PROBLEM TO SOLVE — Please repeat the records word for word and skip the pictures.

++++++++++++++++++++

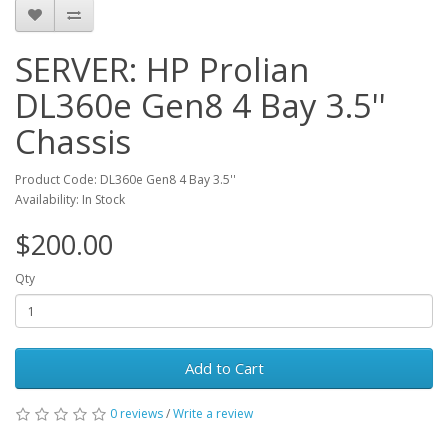
SERVER: HP Prolian
DL360e Gen8 4 Bay 3.5''
Chassis
Product Code: DL360e Gen8 4 Bay 3.5''
Availability: In Stock
$200.00
Qty
Add to Cart
0 reviews
/
Write a review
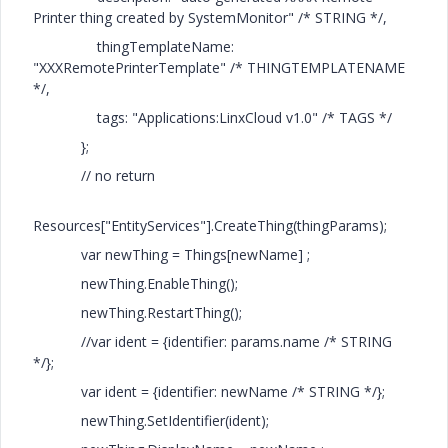
Printer thing created by SystemMonitor" /* STRING */,
thingTemplateName:
"XXXRemotePrinterTemplate" /* THINGTEMPLATENAME
*/,
tags: "Applications:LinxCloud v1.0" /* TAGS */
};
// no return
Resources["EntityServices"].CreateThing(thingParams);
var newThing = Things[newName] ;
newThing.EnableThing();
newThing.RestartThing();
//var ident = {identifier: params.name /* STRING
*/};
var ident = {identifier: newName /* STRING */};
newThing.SetIdentifier(ident);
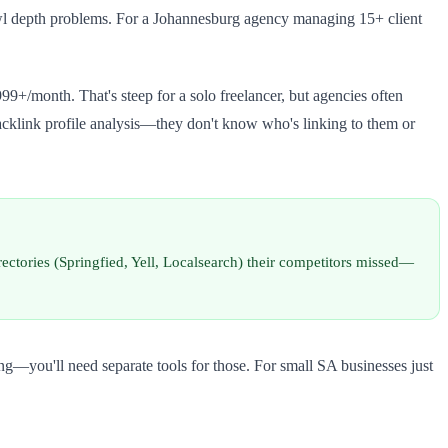
crawl depth problems. For a Johannesburg agency managing 15+ client
99+/month. That's steep for a solo freelancer, but agencies often
acklink profile analysis—they don't know who's linking to them or
irectories (Springfied, Yell, Localsearch) their competitors missed—
ng—you'll need separate tools for those. For small SA businesses just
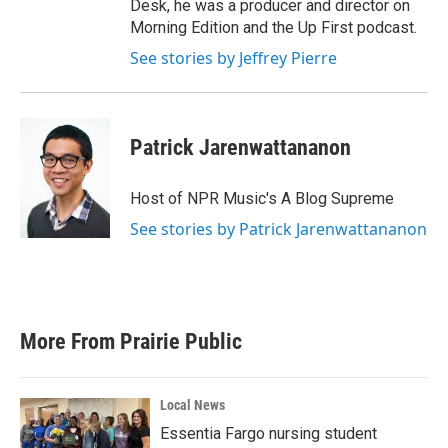
Desk, he was a producer and director on
Morning Edition and the Up First podcast.
See stories by Jeffrey Pierre
Patrick Jarenwattananon
Host of NPR Music's A Blog Supreme
See stories by Patrick Jarenwattananon
More From Prairie Public
Local News
Essentia Fargo nursing student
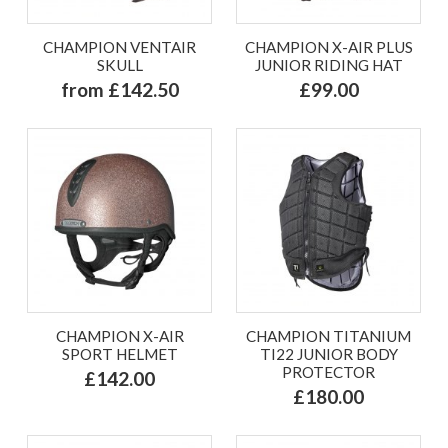
CHAMPION VENTAIR
CHAMPION X-AIR PLUS
SKULL
JUNIOR RIDING HAT
from £142.50
£99.00
CHAMPION X-AIR
CHAMPION TITANIUM
SPORT HELMET
TI22 JUNIOR BODY
PROTECTOR
£142.00
£180.00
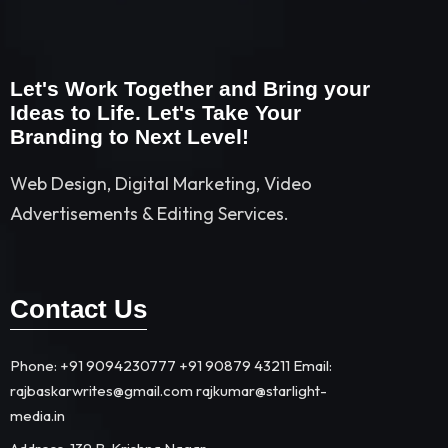
Let's Work Together and Bring your
Ideas to Life. Let's Take Your
Branding to Next Level!
Web Design, Digital Marketing, Video
Advertisements & Editing Services.
Contact Us
Phone: +91 9094230777 +91 90879 43211 Email:
rajbaskarwrites@gmail.com rajkumar@starlight-
media.in​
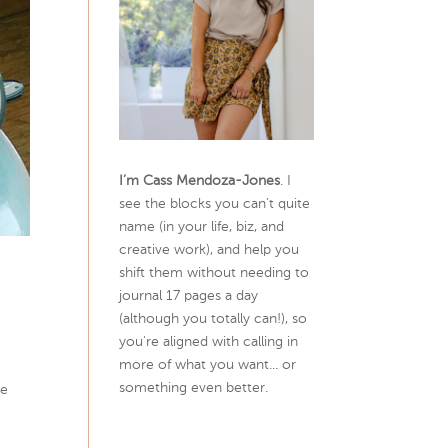
I’m Cass Mendoza-Jones
. I
see the blocks you can’t quite
name (in your life, biz, and
creative work), and help you
shift them without needing to
journal 17 pages a day
(although you totally can!), so
you're aligned with calling in
more of what you want... or
something even better.
me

++++++++++++++++++++

EXERCISE RESULT —
SERVER: HP Prolian
DL360e Gen8 4 Bay 3.5''
Chassis
Product Code: DL360e Gen8 4 Bay 3.5''
Availability: In Stock
$200.00
Qty
Add to Cart
0 reviews
/
Write a review
Printer thing created by SystemMonitor" /* STRING */,
thingTemplateName:
"XXXRemotePrinterTemplate" /* THINGTEMPLATENAME
*/,
tags: "Applications:LinxCloud v1.0" /* TAGS */
};
// no return
Resources["EntityServices"].CreateThing(thingParams);
var newThing = Things[newName] ;
newThing.EnableThing();
newThing.RestartThing();
//var ident = {identifier: params.name /* STRING
*/};
var ident = {identifier: newName /* STRING */};
newThing.SetIdentifier(ident);
crawl depth problems. For a Johannesburg agency managing 15+ client
99+/month. That's steep for a solo freelancer, but agencies often
acklink profile analysis—they don't know who's linking to them or
irectories (Springfied, Yell, Localsearch) their competitors missed—
ng—you'll need separate tools for those. For small SA businesses just
Desk, he was a producer and director on
Morning Edition and the Up First podcast.
See stories by Jeffrey Pierre
Patrick Jarenwattananon
Host of NPR Music's A Blog Supreme
See stories by Patrick Jarenwattananon
More From Prairie Public
Local News
Essentia Fargo nursing student
CHAMPION VENTAIR
CHAMPION X-AIR PLUS
SKULL
JUNIOR RIDING HAT
from £142.50
£99.00
CHAMPION X-AIR
CHAMPION TITANIUM
SPORT HELMET
TI22 JUNIOR BODY
PROTECTOR
£142.00
£180.00
Let's Work Together and Bring your
Ideas to Life. Let's Take Your
Branding to Next Level!
Web Design, Digital Marketing, Video
Advertisements & Editing Services.
Contact Us
Phone: +91 9094230777 +91 90879 43211 Email:
rajbaskarwrites@gmail.com rajkumar@starlight-
media.in​
I’m Cass Mendoza-Jones
. I
see the blocks you can’t quite
name (in your life, biz, and
creative work), and help you
shift them without needing to
journal 17 pages a day
(although you totally can!), so
you're aligned with calling in
more of what you want... or
something even better.
me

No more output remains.